Problem statement: Go to the line with "certificates, and non-credit" in the records below, then output it and each following line exactly, up to and including the line with "roof space, and". Skip pictures and add nothing.

(Transcribed page contents)
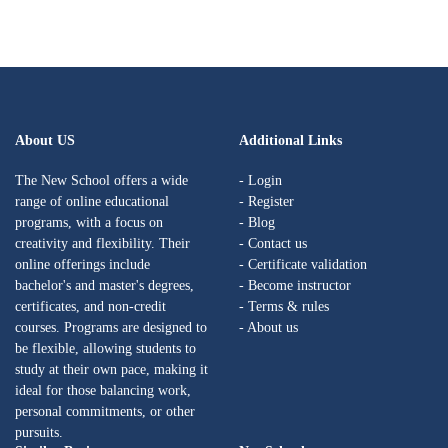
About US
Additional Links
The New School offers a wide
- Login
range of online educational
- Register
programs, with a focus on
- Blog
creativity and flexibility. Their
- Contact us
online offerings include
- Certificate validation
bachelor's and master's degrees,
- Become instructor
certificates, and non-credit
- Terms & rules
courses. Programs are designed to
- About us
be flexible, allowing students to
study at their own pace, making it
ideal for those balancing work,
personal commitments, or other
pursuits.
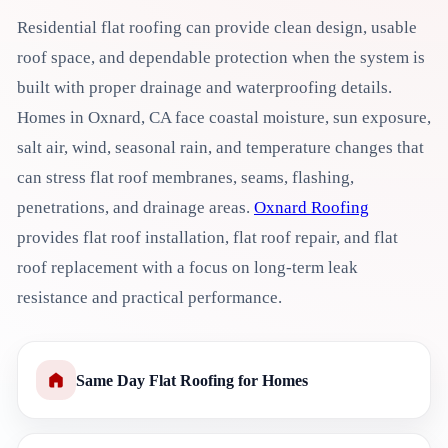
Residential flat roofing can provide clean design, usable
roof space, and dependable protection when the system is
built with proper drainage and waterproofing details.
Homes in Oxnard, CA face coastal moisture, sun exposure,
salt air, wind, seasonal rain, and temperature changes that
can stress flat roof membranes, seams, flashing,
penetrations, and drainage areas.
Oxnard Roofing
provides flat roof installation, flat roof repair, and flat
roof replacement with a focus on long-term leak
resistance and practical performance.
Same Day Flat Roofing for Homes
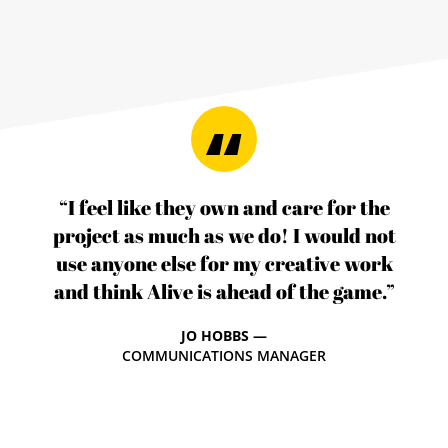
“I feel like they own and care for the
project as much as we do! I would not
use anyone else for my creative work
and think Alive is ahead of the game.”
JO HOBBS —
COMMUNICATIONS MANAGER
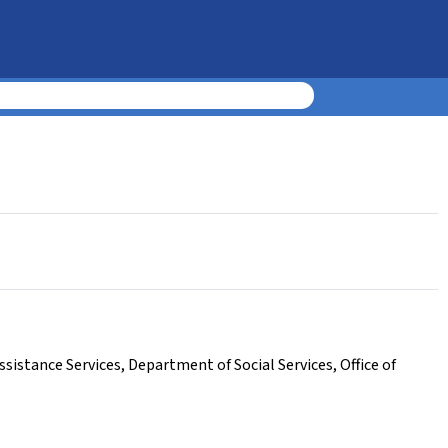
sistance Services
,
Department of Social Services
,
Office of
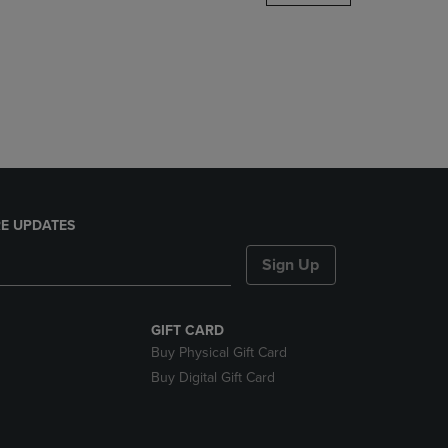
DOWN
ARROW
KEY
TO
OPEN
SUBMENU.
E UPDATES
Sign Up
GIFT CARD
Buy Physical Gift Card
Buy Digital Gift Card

--

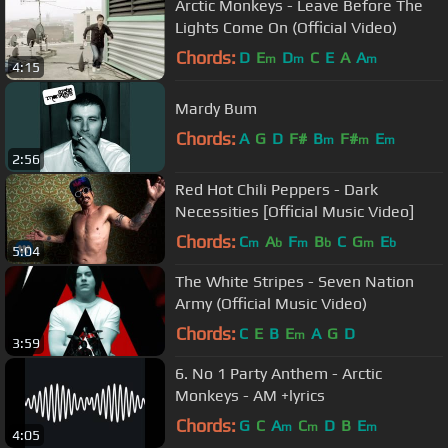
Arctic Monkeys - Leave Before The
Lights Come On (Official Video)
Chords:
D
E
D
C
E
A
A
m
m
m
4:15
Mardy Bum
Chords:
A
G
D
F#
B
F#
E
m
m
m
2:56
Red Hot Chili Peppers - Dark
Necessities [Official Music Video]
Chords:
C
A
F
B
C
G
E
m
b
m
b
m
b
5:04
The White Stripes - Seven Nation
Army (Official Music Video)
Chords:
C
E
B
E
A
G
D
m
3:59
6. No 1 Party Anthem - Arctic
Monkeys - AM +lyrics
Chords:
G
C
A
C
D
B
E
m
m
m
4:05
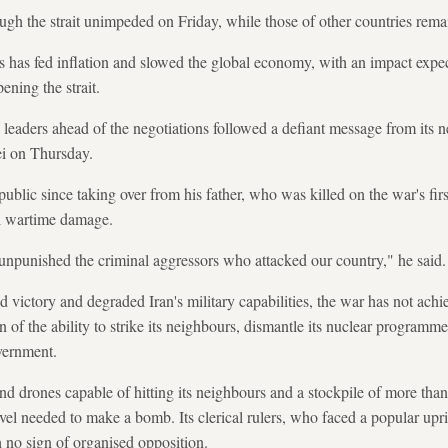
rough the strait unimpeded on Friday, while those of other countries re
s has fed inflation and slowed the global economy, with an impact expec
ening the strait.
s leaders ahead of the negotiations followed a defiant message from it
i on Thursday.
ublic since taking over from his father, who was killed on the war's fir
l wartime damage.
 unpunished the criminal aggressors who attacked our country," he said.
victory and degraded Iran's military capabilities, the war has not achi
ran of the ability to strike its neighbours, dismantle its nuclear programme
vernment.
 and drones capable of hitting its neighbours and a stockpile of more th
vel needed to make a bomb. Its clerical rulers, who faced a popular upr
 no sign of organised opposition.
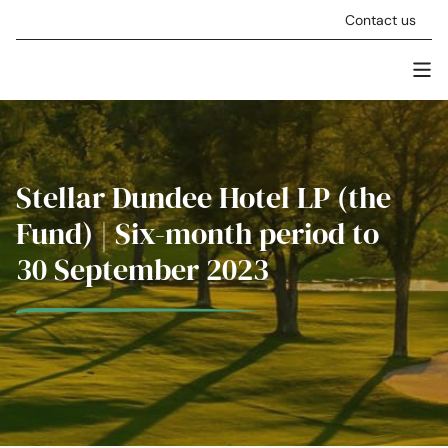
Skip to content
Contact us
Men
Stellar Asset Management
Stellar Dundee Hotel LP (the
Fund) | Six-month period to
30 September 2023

==

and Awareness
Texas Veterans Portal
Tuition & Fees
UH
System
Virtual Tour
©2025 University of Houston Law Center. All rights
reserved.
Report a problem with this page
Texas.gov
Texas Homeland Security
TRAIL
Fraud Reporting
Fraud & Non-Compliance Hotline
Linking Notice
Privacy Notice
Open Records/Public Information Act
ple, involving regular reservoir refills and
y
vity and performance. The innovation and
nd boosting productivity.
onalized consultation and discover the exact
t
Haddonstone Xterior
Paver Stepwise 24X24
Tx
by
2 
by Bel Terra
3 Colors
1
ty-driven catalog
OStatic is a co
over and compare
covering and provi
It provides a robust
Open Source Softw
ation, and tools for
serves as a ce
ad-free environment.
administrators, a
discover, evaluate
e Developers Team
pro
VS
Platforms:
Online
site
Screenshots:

Response box:
certificates, and non-credit
- Terms & rules
courses. Programs are designed to
- About us
be flexible, allowing students to
study at their own pace, making it
ideal for those balancing work,
personal commitments, or other
pursuits.
Residential flat roofing can provide clean design, usable
roof space, and dependable protection when the system is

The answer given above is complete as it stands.